Global technology giant Google is reportedly mulling the acquisition of pan-European online gambling operator Bwin.party digital entertainment. This Is Money’s Geoff Foster reported rumors that Google was eyeing a takeover of the struggling Bwin.party at a value of 200p per share, nearly twice Thursday’s closing price of 109p. (Guess Bwin.party CEO Norbert Teufelberger knew what he was doing when he bought an additional 204k shares in his company in May.)
Regardless of its accuracy, the rumor may temporarily arrest Bwin.party’s sliding stock, which is down nearly 5% over the past two days and down significantly from its year-to-date peak of 156p in March. The slide is the result of a string of dire earnings reports that prompted Peel Hunt analyst Nick Batram to warn that Bwin.party’s management was running out of chances to put things right.
Batram’s criticism was amplified following the recent launch of the revamped Party Poker software, with its new emphasis on social connections among players. The decision to refocus Party Poker’s attention on recreational players was a well-intentioned (if overdue) move, but the rollout has been plagued by technical glitches – including the popular “feedback form loop crash” – that have left players in anything but a Party mood.
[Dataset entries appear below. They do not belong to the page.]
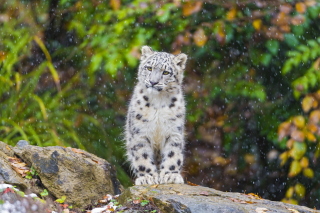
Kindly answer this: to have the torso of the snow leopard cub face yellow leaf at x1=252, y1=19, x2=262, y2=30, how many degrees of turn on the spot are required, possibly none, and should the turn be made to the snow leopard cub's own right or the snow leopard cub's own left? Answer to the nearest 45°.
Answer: approximately 135° to the snow leopard cub's own left

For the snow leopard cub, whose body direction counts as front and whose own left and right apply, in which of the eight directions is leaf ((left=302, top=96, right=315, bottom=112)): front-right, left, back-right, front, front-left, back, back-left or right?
back-left

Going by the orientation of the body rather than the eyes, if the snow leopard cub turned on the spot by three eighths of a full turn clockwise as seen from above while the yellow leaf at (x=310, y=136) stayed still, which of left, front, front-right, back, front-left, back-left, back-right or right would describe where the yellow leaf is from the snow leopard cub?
right

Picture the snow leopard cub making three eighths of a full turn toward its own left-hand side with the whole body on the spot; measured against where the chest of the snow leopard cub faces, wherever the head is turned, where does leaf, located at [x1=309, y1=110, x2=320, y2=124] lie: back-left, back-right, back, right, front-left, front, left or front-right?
front

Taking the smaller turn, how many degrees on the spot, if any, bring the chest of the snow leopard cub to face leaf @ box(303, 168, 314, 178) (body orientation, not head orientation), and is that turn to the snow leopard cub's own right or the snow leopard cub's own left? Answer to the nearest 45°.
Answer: approximately 135° to the snow leopard cub's own left

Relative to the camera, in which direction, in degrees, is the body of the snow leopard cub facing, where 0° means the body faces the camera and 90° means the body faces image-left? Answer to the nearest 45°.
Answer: approximately 0°

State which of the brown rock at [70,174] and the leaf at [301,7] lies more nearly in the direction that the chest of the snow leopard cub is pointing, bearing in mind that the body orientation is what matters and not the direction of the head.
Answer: the brown rock

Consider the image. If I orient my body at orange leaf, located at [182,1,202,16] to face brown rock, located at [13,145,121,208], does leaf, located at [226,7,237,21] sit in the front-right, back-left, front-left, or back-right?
back-left

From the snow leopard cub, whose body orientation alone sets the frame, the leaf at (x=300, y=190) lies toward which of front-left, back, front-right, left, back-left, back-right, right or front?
back-left

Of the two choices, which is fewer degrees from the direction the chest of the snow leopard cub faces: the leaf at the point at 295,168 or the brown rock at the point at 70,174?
the brown rock

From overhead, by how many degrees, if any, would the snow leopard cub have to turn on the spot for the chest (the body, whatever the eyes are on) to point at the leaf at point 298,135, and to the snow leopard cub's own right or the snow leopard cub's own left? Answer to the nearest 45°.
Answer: approximately 135° to the snow leopard cub's own left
In its first week of life, the new Party’s player traffic fell every single day.
On Thursday, a Party rep informed the 2+2 forums that the company had upgraded its servers in a bid to fix some of the stability issues the previous two software updates had failed to resolve. Poker News Daily spoke for many frustrated players by describing the rollout as a “minor disaster.” The mistakes are magnified by the weight of expectation Bwin.party management had placed on the software launch. Throughout the long decline in Party Poker’s player pool and contribution to group revenue, Bwin.party promised that the new software launch would right the ship, but it seems that ship has sailed.
If the acquisition is going to happen, Google is reportedly set on doing it before the November 23 launch of Bwin.party’s online gambling operations in New Jersey, the early results of which might help bump up Bwin.party’s price. Assuming its foreign entanglements don’t prevent the company from receiving a license, Bwin.party will operate in New Jersey under both the Borgata and Party Poker brands as part of its three-way US partnership with Boyd Gaming and MGM Resorts, co-owners of Atlantic City’s market-leading Borgata casino.
Perhaps Google plans to use Bwin.party as a test case, to see if the people who designed Google’s self-driving car can pull off the world’s first self-directed online gambling firm. As Batram suggested, given the company’s current state, what’s the worst that could happen?